Supplied information:
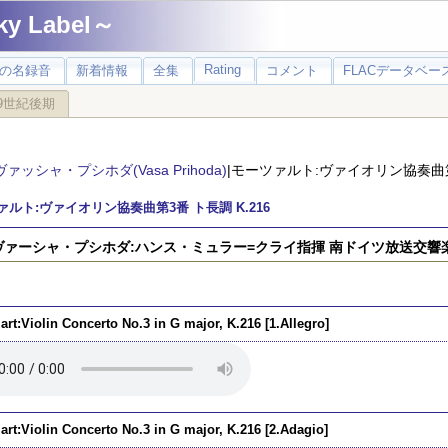
 Label～
Rating
の名録音
新着情報
全集
コメント
FLACデータベース
9世紀後期
ヴァッシャ・プシホダ(Vasa Prihoda)
|モーツァルト:ヴァイオリン協奏曲第3
ァルト:ヴァイオリン協奏曲第3番 ト長調 K.216
)ヴァーシャ・プシホダ:ハンス・ミュラー=クライ指揮 南ドイツ放送交響楽
rt:Violin Concerto No.3 in G major, K.216 [1.Allegro]
art:Violin Concerto No.3 in G major, K.216 [2.Adagio]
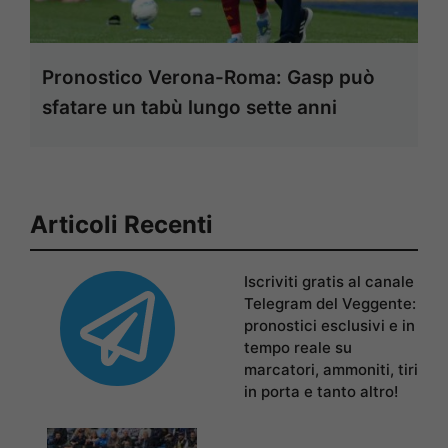
Pronostico Verona-Roma: Gasp può
sfatare un tabù lungo sette anni
Articoli Recenti
Iscriviti gratis al canale
Telegram del Veggente:
pronostici esclusivi e in
tempo reale su
marcatori, ammoniti, tiri
in porta e tanto altro!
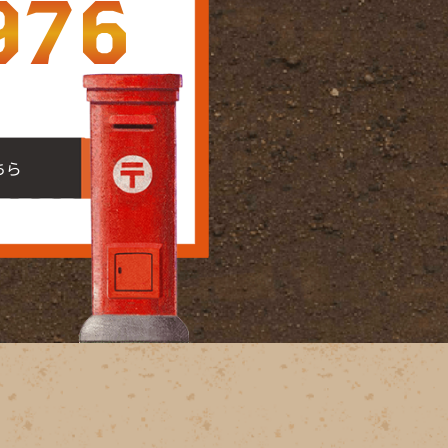
976
ちら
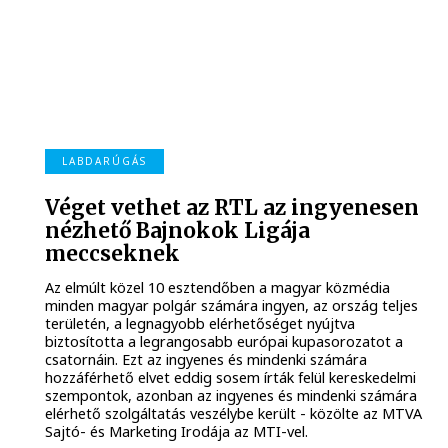
LABDARÚGÁS
Véget vethet az RTL az ingyenesen
nézhető Bajnokok Ligája
meccseknek
Az elmúlt közel 10 esztendőben a magyar közmédia
minden magyar polgár számára ingyen, az ország teljes
területén, a legnagyobb elérhetőséget nyújtva
biztosította a legrangosabb európai kupasorozatot a
csatornáin. Ezt az ingyenes és mindenki számára
hozzáférhető elvet eddig sosem írták felül kereskedelmi
szempontok, azonban az ingyenes és mindenki számára
elérhető szolgáltatás veszélybe került - közölte az MTVA
Sajtó- és Marketing Irodája az MTI-vel.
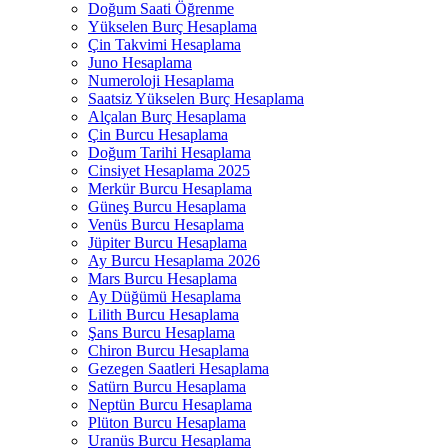
Doğum Saati Öğrenme
Yükselen Burç Hesaplama
Çin Takvimi Hesaplama
Juno Hesaplama
Numeroloji Hesaplama​
Saatsiz Yükselen Burç Hesaplama
Alçalan Burç Hesaplama
Çin Burcu Hesaplama
Doğum Tarihi Hesaplama
Cinsiyet Hesaplama 2025
Merkür Burcu Hesaplama
Güneş Burcu Hesaplama
Venüs Burcu Hesaplama
Jüpiter Burcu Hesaplama
Ay Burcu Hesaplama 2026
Mars Burcu Hesaplama
Ay Düğümü Hesaplama
Lilith Burcu Hesaplama
Şans Burcu Hesaplama
Chiron Burcu Hesaplama
Gezegen Saatleri Hesaplama
Satürn Burcu Hesaplama
Neptün Burcu Hesaplama
Plüton Burcu Hesaplama
Uranüs Burcu Hesaplama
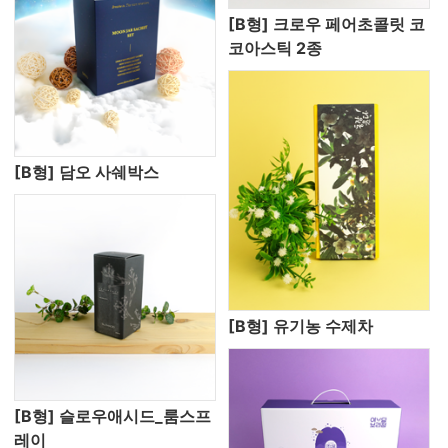
[B형] 크로우 페어초콜릿 코
코아스틱 2종
[B형] 담오 사쉐박스
[B형] 유기농 수제차
[B형] 슬로우애시드_룸스프
레이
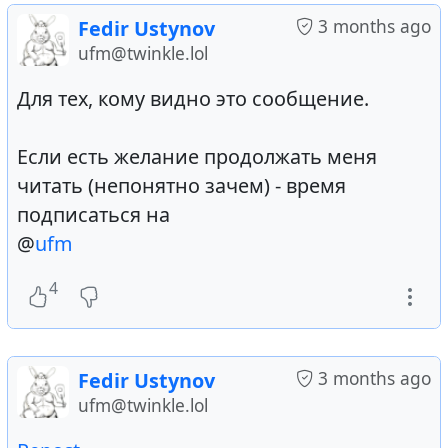
3 months ago
Fedir Ustynov
ufm@twinkle.lol
Для тех, кому видно это сообщение.
Если есть желание продолжать меня
читать (непонятно зачем) - время
подписаться на
@
ufm
4
3 months ago
Fedir Ustynov
ufm@twinkle.lol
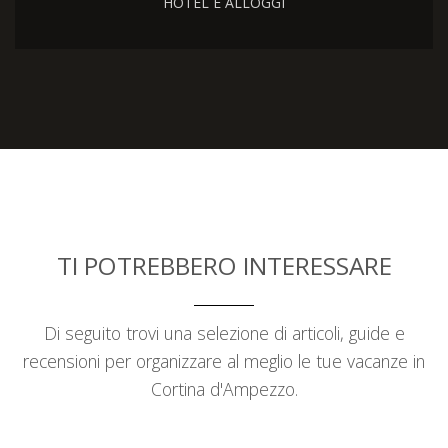
HOTEL E ALLOGGI
TI POTREBBERO INTERESSARE
Di seguito trovi una selezione di articoli, guide e
recensioni per organizzare al meglio le tue vacanze in
Cortina d'Ampezzo.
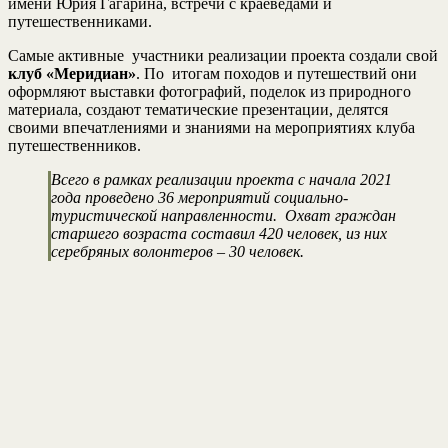
имени Юрия Гагарина, встречи с краеведами и
путешественниками.
Самые активные участники реализации проекта создали свой
клуб «Меридиан»
. По итогам походов и путешествий они
оформляют выставки фотографий, поделок из природного
материала, создают тематические презентации, делятся
своими впечатлениями и знаниями на мероприятиях клуба
путешественников.
Всего в рамках реализации проекта с начала 2021
года проведено 36 мероприятий социально-
туристической направленности. Охват граждан
старшего возраста составил 420 человек, из них
серебряных волонтеров – 30 человек.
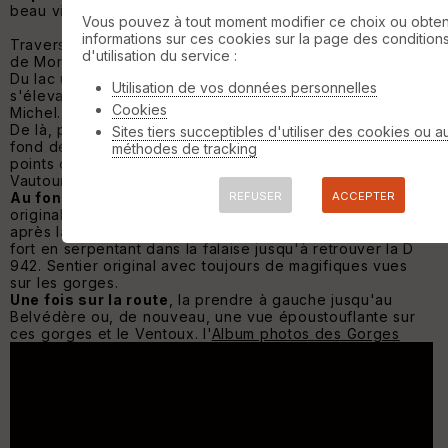
beau village. (
album photos
)
Vous pouvez à tout moment modifier ce choix ou obten
informations sur ces cookies sur la page des condition
Traverser la D942 pour prendre la route qui mène au lac
d'utilisation du service :
de Monieux.
Du lac un sentier part en suivant la Nesque tout en
Utilisation de vos données personnelles
s'élevant jusqu'à un poteau indiquant la chapelle St
Cookies
Michel.
De là, prendre un sentier qui descend fortement jusqu'au
Sites tiers succeptibles d'utiliser des cookies ou a
fond des gorges de la Nesque avec de magnifiques
méthodes de tracking
points de vue sur les gorges et parfois voir quelques
Vautours percnoptères.
REFUSER
ACCEPTER
Au fond des gorges
, se diriger vers la droite sur la très
originale chapelle St Michel (
album photos
). Continuer
après la chapelle sur un sentier balisé de jaune qui monte
fort en serpentant dans la falaise jusqu'à retrouver la D
942. Sentier original avec toujours de magifiques vues
sur les gorges.
Une fois sur la route
, la prendre à gauche jusqu'au
Belvédère ou, de nouveau, une vue époustouflante sur
ces gorges et le Ventoux. l'
Album photos des Gorges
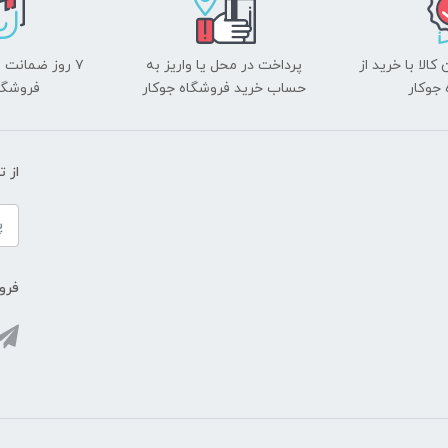
الا با خرید از
پرداخت در محل یا واریز به
۷ روز ضمانت 
جوکار
حساب خرید فروشگاه جوکار
فروشگا
از 
فروش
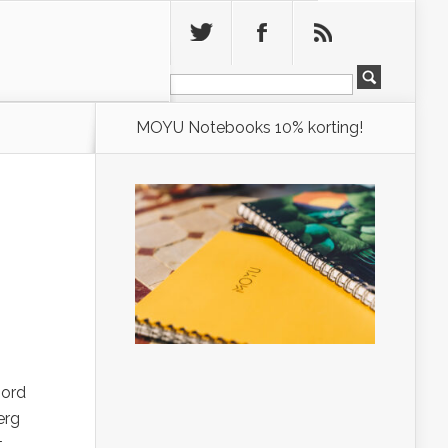
Leeg
MOYU Notebooks 10% korting!
oord
erg
t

Work item: Exactly as written, reproduce all of the entries while dropping the pictures.

Solution:
 Label～
Rating
の名録音
新着情報
全集
コメント
FLACデータベース
9世紀後期
ヴァッシャ・プシホダ(Vasa Prihoda)
|モーツァルト:ヴァイオリン協奏曲第3
ァルト:ヴァイオリン協奏曲第3番 ト長調 K.216
)ヴァーシャ・プシホダ:ハンス・ミュラー=クライ指揮 南ドイツ放送交響楽
rt:Violin Concerto No.3 in G major, K.216 [1.Allegro]
art:Violin Concerto No.3 in G major, K.216 [2.Adagio]
Pronostico Verona-Roma: Gasp può
sfatare un tabù lungo sette anni
Articoli Recenti
Iscriviti gratis al canale
Telegram del Veggente:
pronostici esclusivi e in
tempo reale su
marcatori, ammoniti, tiri
in porta e tanto altro!
976
ちら
LABDARÚGÁS
Véget vethet az RTL az ingyenesen
nézhető Bajnokok Ligája
meccseknek
Az elmúlt közel 10 esztendőben a magyar közmédia
minden magyar polgár számára ingyen, az ország teljes
területén, a legnagyobb elérhetőséget nyújtva
biztosította a legrangosabb európai kupasorozatot a
csatornáin. Ezt az ingyenes és mindenki számára
hozzáférhető elvet eddig sosem írták felül kereskedelmi
szempontok, azonban az ingyenes és mindenki számára
elérhető szolgáltatás veszélybe került - közölte az MTVA
Sajtó- és Marketing Irodája az MTI-vel.
Doğum Saati Öğrenme
Yükselen Burç Hesaplama
Çin Takvimi Hesaplama
Juno Hesaplama
Numeroloji Hesaplama​
Saatsiz Yükselen Burç Hesaplama
Alçalan Burç Hesaplama
Çin Burcu Hesaplama
Doğum Tarihi Hesaplama
Cinsiyet Hesaplama 2025
Merkür Burcu Hesaplama
Güneş Burcu Hesaplama
Venüs Burcu Hesaplama
Jüpiter Burcu Hesaplama
Ay Burcu Hesaplama 2026
Mars Burcu Hesaplama
Ay Düğümü Hesaplama
Lilith Burcu Hesaplama
Şans Burcu Hesaplama
Chiron Burcu Hesaplama
Gezegen Saatleri Hesaplama
Satürn Burcu Hesaplama
Neptün Burcu Hesaplama
Plüton Burcu Hesaplama
Uranüs Burcu Hesaplama
[B형] 크로우 페어초콜릿 코
코아스틱 2종
[B형] 담오 사쉐박스
[B형] 유기농 수제차
[B형] 슬로우애시드_룸스프
레이
3 months ago
Fedir Ustynov
ufm@twinkle.lol
Для тех, кому видно это сообщение.
Если есть желание продолжать меня
читать (непонятно зачем) - время
подписаться на
@
ufm
4
3 months ago
Fedir Ustynov
ufm@twinkle.lol
HOTEL E ALLOGGI
TI POTREBBERO INTERESSARE
Di seguito trovi una selezione di articoli, guide e
recensioni per organizzare al meglio le tue vacanze in
Cortina d'Ampezzo.
имени Юрия Гагарина, встречи с краеведами и
путешественниками.
Самые активные участники реализации проекта создали свой
клуб «Меридиан»
. По итогам походов и путешествий они
оформляют выставки фотографий, поделок из природного
материала, создают тематические презентации, делятся
своими впечатлениями и знаниями на мероприятиях клуба
путешественников.
Всего в рамках реализации проекта с начала 2021
года проведено 36 мероприятий социально-
туристической направленности. Охват граждан
старшего возраста составил 420 человек, из них
серебряных волонтеров – 30 человек.
beau village. (
album photos
)
Vous pouvez à tout moment modifier ce choix ou obten
informations sur ces cookies sur la page des condition
Traverser la D942 pour prendre la route qui mène au lac
d'utilisation du service :
de Monieux.
Du lac un sentier part en suivant la Nesque tout en
Utilisation de vos données personnelles
s'élevant jusqu'à un poteau indiquant la chapelle St
Cookies
Michel.
De là, prendre un sentier qui descend fortement jusqu'au
Sites tiers succeptibles d'utiliser des cookies ou a
fond des gorges de la Nesque avec de magnifiques
méthodes de tracking
points de vue sur les gorges et parfois voir quelques
Vautours percnoptères.
REFUSER
ACCEPTER
Au fond des gorges
, se diriger vers la droite sur la très
originale chapelle St Michel (
album photos
). Continuer
après la chapelle sur un sentier balisé de jaune qui monte
fort en serpentant dans la falaise jusqu'à retrouver la D
942. Sentier original avec toujours de magifiques vues
sur les gorges.
Une fois sur la route
, la prendre à gauche jusqu'au
Belvédère ou, de nouveau, une vue époustouflante sur
ces gorges et le Ventoux. l'
Album photos des Gorges
الا با خرید از
پرداخت در محل یا واریز به
۷ روز ضمانت 
جوکار
حساب خرید فروشگاه جوکار
فروشگا
از 
فروش
Leeg
MOYU Notebooks 10% korting!
oord
erg
t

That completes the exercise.